Unemap is a product consisting of specialised hardware and software used for signal acquisition, anaylsis and mapping of cardiac electrical signals.

Currently there are a number of international research groups using Unemap to acquire data about electrical activation in the heart. This is done by opening the chest cavity and placing literally hundreds of electrodes on the surface of a beating heart. A large number of cables feed from the electrodes into a small crate of circuit boards and then into a signal acquisition machine. This machine is controlled by a linux machine running Unemap. Once the signals have been acquired the analysis and mapping is done using only the software. This means there are research groups which use just the software side of Unemap, to analyse data obtained by other researchers. The acquisation stage is usually quite short and users spend far more time using Unemap to extract useful information from the signals. Once the analysis stage is completed, the signals are then mapped in some way to give a useful visual representation of the information.

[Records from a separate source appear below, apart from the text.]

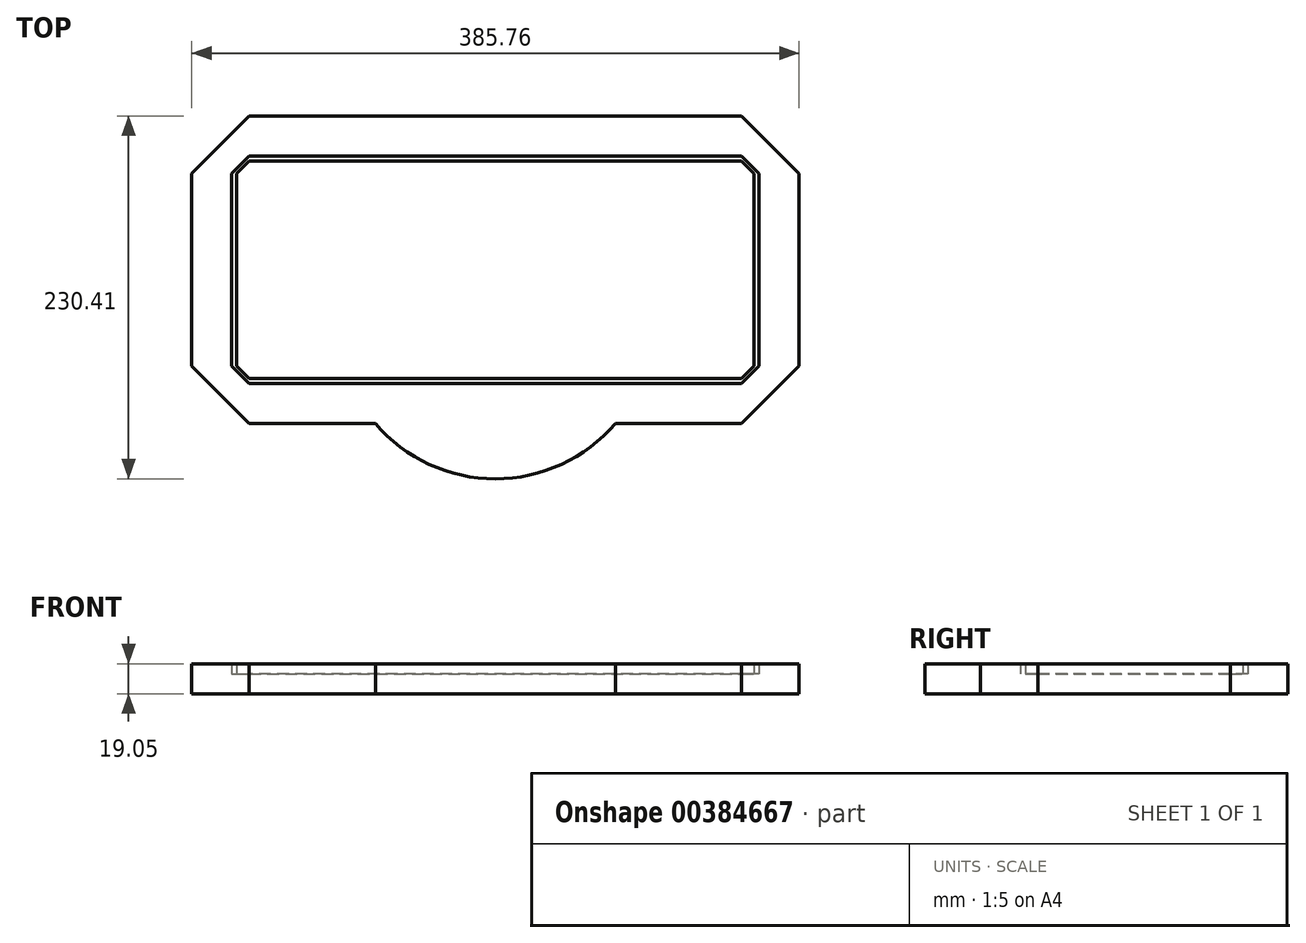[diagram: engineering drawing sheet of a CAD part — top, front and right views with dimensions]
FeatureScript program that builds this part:
annotation { "Feature Type Name" : "Feature", "Feature Type Description" : "" }
export const myFeature = defineFeature(function(context is Context, id is Id, definition is map)
    precondition{}
    {
        {
            var Q0;
            Q0=qCreatedBy(makeId("Top.planeOp"),FACE);
            var sketch = newSketch(context, id + "F0", { "sketchPlane" : qUnion([Q0])});
            skLineSegment(sketch, "E0", {"start": v(142.31, 64.99) * mm, "end": v(153.42, 53.88) * mm});
            skLineSegment(sketch, "E1", {"start": v(153.42, -68.35) * mm, "end": v(142.3, -79.47) * mm});
            skLineSegment(sketch, "E2", {"start": v(-181.54, -68.35) * mm, "end": v(-170.41, -79.47) * mm});
            skLineSegment(sketch, "E3", {"start": v(-181.54, 53.86) * mm, "end": v(-170.41, 64.99) * mm});
            skLineSegment(sketch, "E4", {"start": v(-170.41, -79.47) * mm, "end": v(142.3, -79.47) * mm});
            skLineSegment(sketch, "E5", {"start": v(153.42, -68.35) * mm, "end": v(153.42, 53.88) * mm});
            skLineSegment(sketch, "E6", {"start": v(142.31, 64.99) * mm, "end": v(-170.41, 64.99) * mm});
            skLineSegment(sketch, "E7", {"start": v(-181.54, 53.86) * mm, "end": v(-181.54, -68.35) * mm});
            skLineSegment(sketch, "E8.0", {"start": v(142.31, 90.39) * mm, "end": v(-170.41, 90.39) * mm});
            skLineSegment(sketch, "E9.0", {"start": v(-206.94, 53.86) * mm, "end": v(-206.94, -68.35) * mm});
            skLineSegment(sketch, "E10.0", {"start": v(178.82, -68.35) * mm, "end": v(178.82, 53.88) * mm});
            skLineSegment(sketch, "E11", {"start": v(-170.41, 90.39) * mm, "end": v(-206.94, 53.86) * mm});
            skLineSegment(sketch, "E12", {"start": v(-206.94, -68.35) * mm, "end": v(-170.41, -104.87) * mm});
            skLineSegment(sketch, "E13", {"start": v(178.82, -68.35) * mm, "end": v(142.3, -104.87) * mm});
            skLineSegment(sketch, "E14", {"start": v(178.82, 53.88) * mm, "end": v(142.31, 90.39) * mm});
            skArc(sketch, "E15", {"start": v(-90.26, -104.87) * mm, "mid": v(-14.06, -140.02) * mm, "end": v(62.14, -104.87) * mm});
            skLineSegment(sketch, "E16", {"start": v(-170.41, -104.87) * mm, "end": v(-90.26, -104.87) * mm});
            skLineSegment(sketch, "E17", {"start": v(62.14, -104.87) * mm, "end": v(142.3, -104.87) * mm});
            skLineSegment(sketch, "E18.0", {"start": v(-178.36, 53.86) * mm, "end": v(-178.36, -68.35) * mm});
            skLineSegment(sketch, "E19.0", {"start": v(-170.41, -76.3) * mm, "end": v(142.3, -76.3) * mm});
            skLineSegment(sketch, "E20.0", {"start": v(150.25, -68.35) * mm, "end": v(150.25, 53.88) * mm});
            skLineSegment(sketch, "E21.0", {"start": v(142.31, 61.81) * mm, "end": v(-170.41, 61.81) * mm});
            skLineSegment(sketch, "E22", {"start": v(-178.36, -68.35) * mm, "end": v(-170.41, -76.3) * mm});
            skLineSegment(sketch, "E23", {"start": v(142.3, -76.3) * mm, "end": v(150.25, -68.35) * mm});
            skLineSegment(sketch, "E24", {"start": v(150.25, 53.88) * mm, "end": v(142.31, 61.81) * mm});
            skLineSegment(sketch, "E25", {"start": v(-178.36, 53.86) * mm, "end": v(-170.41, 61.81) * mm});
            skSolve(sketch);
        }
        {
            var Q0;
            Q0=makeQuery(id+"F0.imprint","IMPRINT",FACE,{"disambiguationData":[TD([[makeQuery(id+"F0.imprint","IMPRINT",EDGE,{"derivedFrom":sQuery(id+"F0.wireOp",EDGE,"E18.0")}),1.0]])]});
            extrude(context, id + "F1", {"entities" : qUnion([Q0]), "depth" : 19.05 * mm});
        }
        {
            var Q0;
            Q0=makeQuery(id+"F0.imprint","IMPRINT",FACE,{"disambiguationData":[TD([[makeQuery(id+"F0.imprint","IMPRINT",EDGE,{"derivedFrom":sQuery(id+"F0.wireOp",EDGE,"E0")}),-1.0]])]});
            extrude(context, id + "F2", {"entities" : qUnion([Q0]), "operationType" : NewBodyOperationType.ADD, "depth" : 12.7 * mm});
        }
        {
            var Q0;
            Q0=makeQuery(id+"F0.imprint","IMPRINT",FACE,{"disambiguationData":[TD([[makeQuery(id+"F0.imprint","IMPRINT",EDGE,{"derivedFrom":sQuery(id+"F0.wireOp",EDGE,"E0")}),1.0]])]});
            extrude(context, id + "F3", {"entities" : qUnion([Q0]), "operationType" : NewBodyOperationType.ADD, "depth" : 19.05 * mm});
        }
    });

David Bullivant takes care of the software development side of things. David Budgett heads up the hardware development team.

For more information see http://www.bioeng.auckland.ac.nz/commercial/unemap/unemap_index.htm

Note that there is a version of cmgui built that contains some of the Unemap functionality (cmgui-unemap). This executable allows meshes to be loaded up along side graphs of signals. An example which uses the cmgui-unemap executable is http://cmiss.bioeng.auckland.ac.nz/development/examples/a/graph_overlays/index.html

Currently this example seems to seg fault every time it is run.